━━ Material supplied ━━

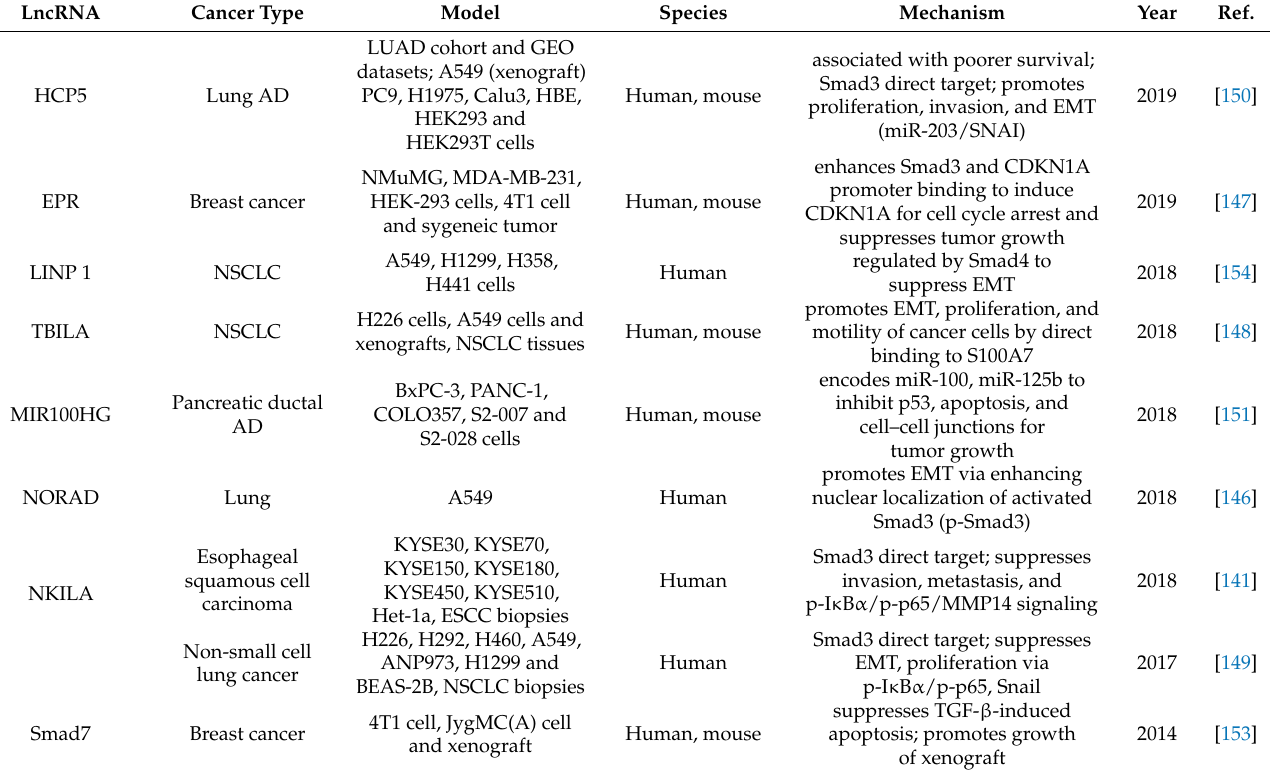
Table 4. Smad3 associated lncRNAs in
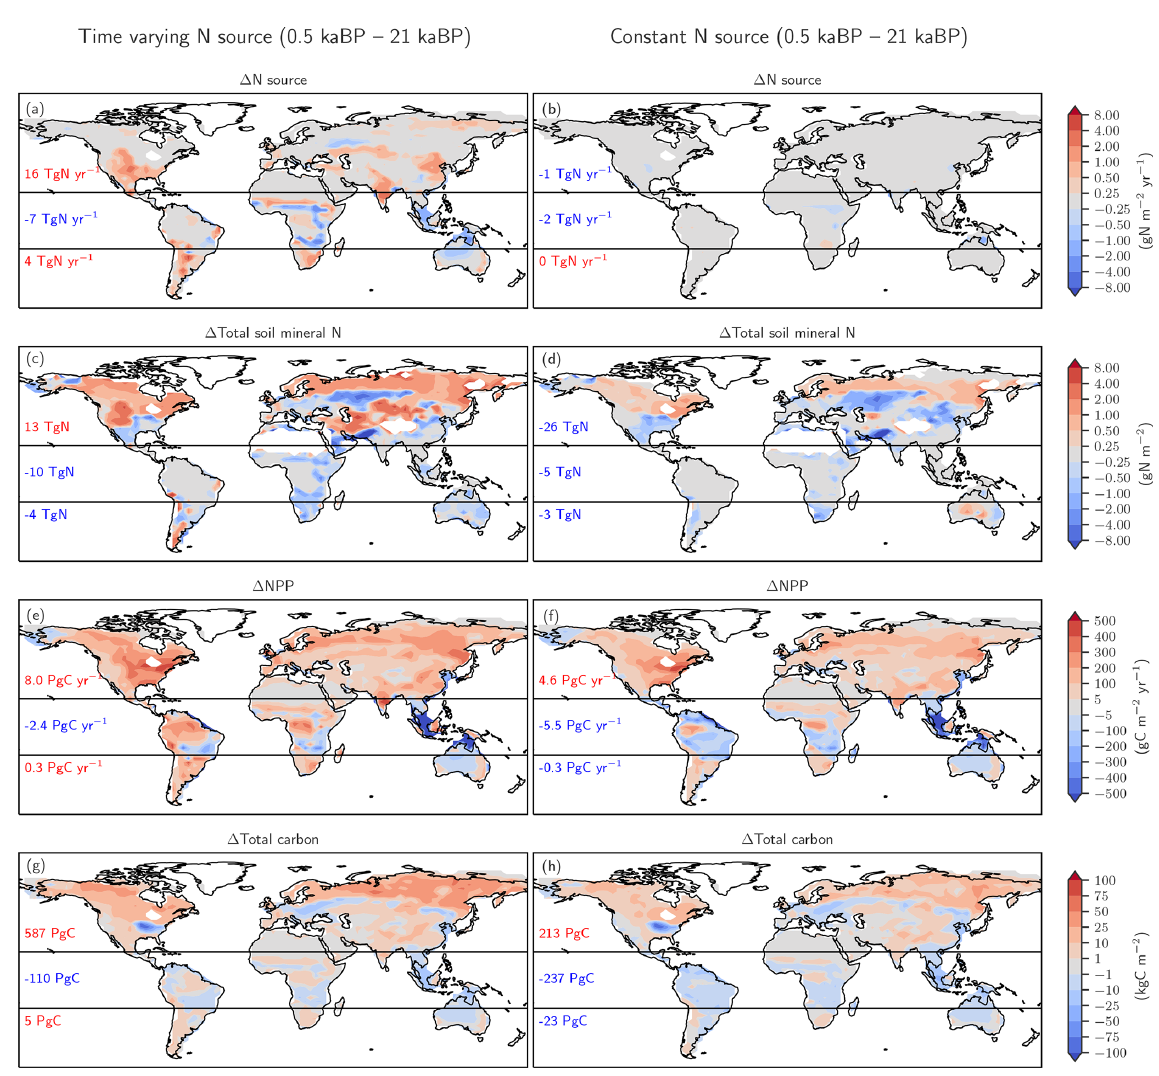
Figure 6. Biological nitrogen fixation allowed to adjust to demand (left) versus time-invariant N source (right). The figure shows simulated deglacial changes (0.5ka minus 21ka) for the standard setup of LPX-Bern(v1.4N) (left column) and a setup where the nitrogen source flux is kept constant at values simulated for the Last Glacial Maximum (right column) for the same variables shown in Fig. 5. Note that a decreasing N source is shown in panel (b) for land areas lost due to deglacial sea-level rise and in some tropical cells where mineral soils with a relatively high N source are replaced by peat with a relatively low N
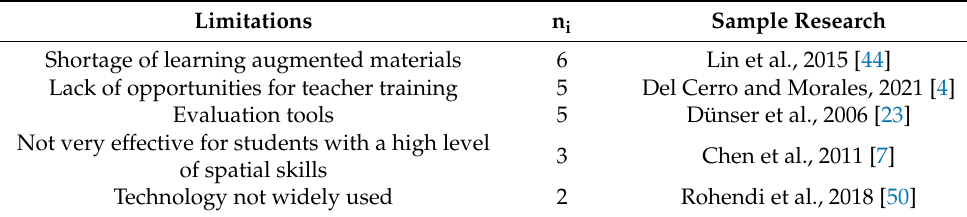
Table 9. Limitations of AR in improving spatial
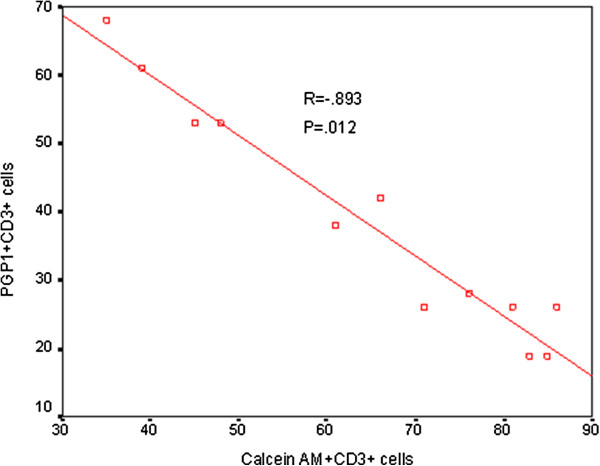
Correlation between Calcein-AM and Pgp1 in T cells. Graph of Calcein-AM + CD3+ versus Pgp1 + CD3+ T cells. There was a significant negative correlation between Pgp1 expression and Calcein-AM uptake by CD3 + T cells from a cohort of 6 COPD patients and 6 control subjects.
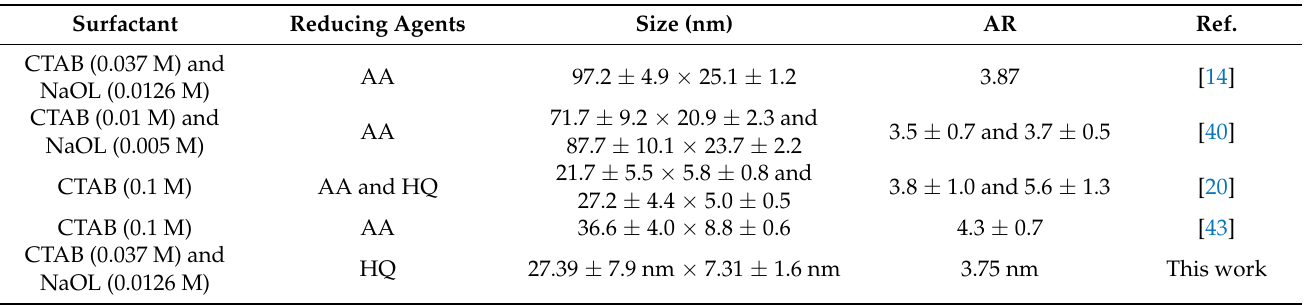
Figure 3. The relationship between HQ concentration and ( A ) LSPR band wavelengths and aspect ratio, ( B ) aspect ratio and rod length, and ( C ) aspect ratio and rod diameter. ( D ) Normalized UV-Vis-Vis spectra of AuNRs synthesized with 0.1 M HQ and, 0.050 mL, and 0.036 mL HCl with constant AgNO 3 concentration and seed solution. TEM images of AuNRs with 0.1 M HQ and ( E ) 0.050 mL or ( F ) 0.036 mL HCl, under constant AgNO 3 concentration and seed solution. Table 1. The comparison table of AuNRs’ size parameters (length, diameter, and aspect ratio) absorbing at ~800 nm from different seed-mediated syntheses.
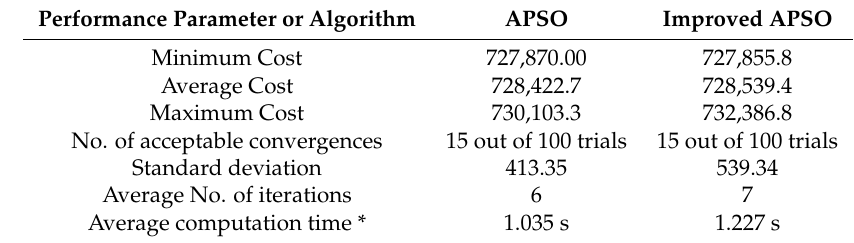
Table 6. Comparison of some performance parameters between APSO and the improved APSO on non-cascaded non-pumped STHTS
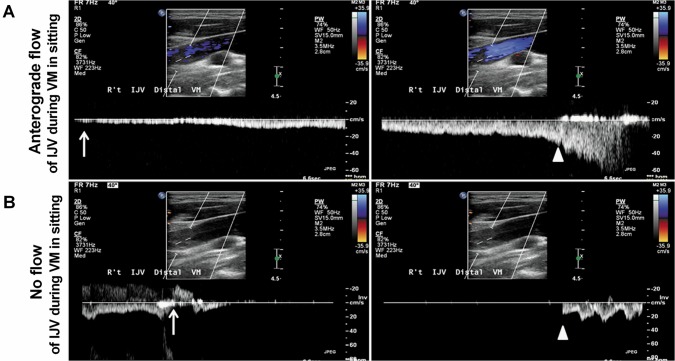
Display of Doppler spectra in IJV (internal jugular vein) during VM (Valsalva maneuver) in sitting.(A) Patient 1. Anterograde flow in right IJV during VM in sitting (upper panel, A) suggests the pressure can be released by the reopening IJV in a 42-year-old healthy woman with IJV patency. (B)Patient 2. No flow in right IJV during VM in sitting (lower panel, B)with transient venous reflux (arrow, B) indicates the intracranial venous pressure can’t be effectively relieved through the reopening of the IJV in a 53-year-old TGA patient with significant IJV stenosis/obstruction. Arrows indicate beginning of VM, arrowheads indicate end of VM.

━━━

- **The task**
Skip the pictures and give the entries above again word for word.

- **Output for this task**
Table 4. Smad3 associated lncRNAs in
Figure 6. Biological nitrogen fixation allowed to adjust to demand (left) versus time-invariant N source (right). The figure shows simulated deglacial changes (0.5ka minus 21ka) for the standard setup of LPX-Bern(v1.4N) (left column) and a setup where the nitrogen source flux is kept constant at values simulated for the Last Glacial Maximum (right column) for the same variables shown in Fig. 5. Note that a decreasing N source is shown in panel (b) for land areas lost due to deglacial sea-level rise and in some tropical cells where mineral soils with a relatively high N source are replaced by peat with a relatively low N
Table 9. Limitations of AR in improving spatial
Correlation between Calcein-AM and Pgp1 in T cells. Graph of Calcein-AM + CD3+ versus Pgp1 + CD3+ T cells. There was a significant negative correlation between Pgp1 expression and Calcein-AM uptake by CD3 + T cells from a cohort of 6 COPD patients and 6 control subjects.
Figure 3. The relationship between HQ concentration and ( A ) LSPR band wavelengths and aspect ratio, ( B ) aspect ratio and rod length, and ( C ) aspect ratio and rod diameter. ( D ) Normalized UV-Vis-Vis spectra of AuNRs synthesized with 0.1 M HQ and, 0.050 mL, and 0.036 mL HCl with constant AgNO 3 concentration and seed solution. TEM images of AuNRs with 0.1 M HQ and ( E ) 0.050 mL or ( F ) 0.036 mL HCl, under constant AgNO 3 concentration and seed solution. Table 1. The comparison table of AuNRs’ size parameters (length, diameter, and aspect ratio) absorbing at ~800 nm from different seed-mediated syntheses.
Table 6. Comparison of some performance parameters between APSO and the improved APSO on non-cascaded non-pumped STHTS
Display of Doppler spectra in IJV (internal jugular vein) during VM (Valsalva maneuver) in sitting.(A) Patient 1. Anterograde flow in right IJV during VM in sitting (upper panel, A) suggests the pressure can be released by the reopening IJV in a 42-year-old healthy woman with IJV patency. (B)Patient 2. No flow in right IJV during VM in sitting (lower panel, B)with transient venous reflux (arrow, B) indicates the intracranial venous pressure can’t be effectively relieved through the reopening of the IJV in a 53-year-old TGA patient with significant IJV stenosis/obstruction. Arrows indicate beginning of VM, arrowheads indicate end of VM.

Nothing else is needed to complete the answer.